◆ **Geëxtraheerde tekst**
------------------------------
Hoe privé is China’s economie?

 

Een derde van de Chinese industriële productie komt van de staatssector, een derde wordt gegenereerd door de privé-sector -van binnenlandse of “buitenlandse” oorsprong (vaak overzeese Chinezen)- en een derde is afkomstig van mengvormen. Voor westerse ogen is merkwaardig dat een derde van de privé-ondernemers is lid van de Communistische partij, sommigen spelen reeds op politiek vlak een rol, maar het overgrote merendeel van de privé-ondernemers ondersteunt het socialisme.

 

            Een bericht van het persbureau Nieuw China daterend van 2/11/05: van de 7,8 miljoen geregistreerde ondernemingen zijn er 3,9 miljoen privé-ondernemingen, waarvan het totaal voor de eerste maal de cumulatieve som van de staats-, collectieve- en ondernemingen met buitenlandse kapitaalinbreng overschrijdt. Nog geen 2 weken eerder had dezelfde bron op 21/10/05 een bericht met als kop dat de ondernemingen gecontroleerd door de staat 57 procent uitmaken van China’s 2154 grote ondernemingen (waarbij als criterium een combinatie van de 3 factoren inkomen, activa en tewerkstelling wordt gehanteerd). Van grote aandelenvennootschappen zijn er verder 1109, ondernemingen van overzeese Chinezen 476 en 80 grote bedrijven zijn pure privé-ondernemingen. Hoe vallen beide berichten van dezelfde bron die een schijnbaar tegenstrijdige boodschap overbrengen, te combineren?
------------------------------
◆ **Aangeleverde gegevens**
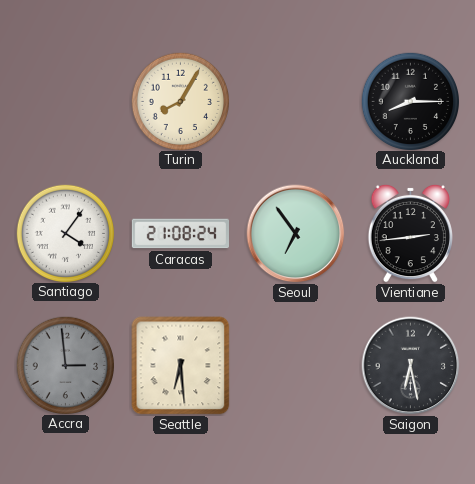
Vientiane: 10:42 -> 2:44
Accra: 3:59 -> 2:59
------------------------------
◆ **De opdrachten**
#1 Wat staat er in de tekst over China's economie over de volgende punten? Beantwoord elke vraag kort.
(a) Welk deel van de Chinese industriële productie komt van de staatssector?
(b) Hoeveel geregistreerde ondernemingen noemt het bericht van 2/11/05?
(c) Hoeveel van China's 2154 grote ondernemingen zijn pure privé-ondernemingen?
#2 Verander in de tekst over China's economie het stuk van "Hoe privé is" tot en met "ondersteunt het socialisme." door "westerse" te vervangen door "Europese", en geef dat stuk in zijn geheel terug.

◆ **Uitgewerkte antwoorden**
#1
(a) Een derde.
(b) 7,8 miljoen.
(c) 80.

#2
Hoe privé is China’s economie?

 

Een derde van de Chinese industriële productie komt van de staatssector, een derde wordt gegenereerd door de privé-sector -van binnenlandse of “buitenlandse” oorsprong (vaak overzeese Chinezen)- en een derde is afkomstig van mengvormen. Voor Europese ogen is merkwaardig dat een derde van de privé-ondernemers is lid van de Communistische partij, sommigen spelen reeds op politiek vlak een rol, maar het overgrote merendeel van de privé-ondernemers ondersteunt het socialisme.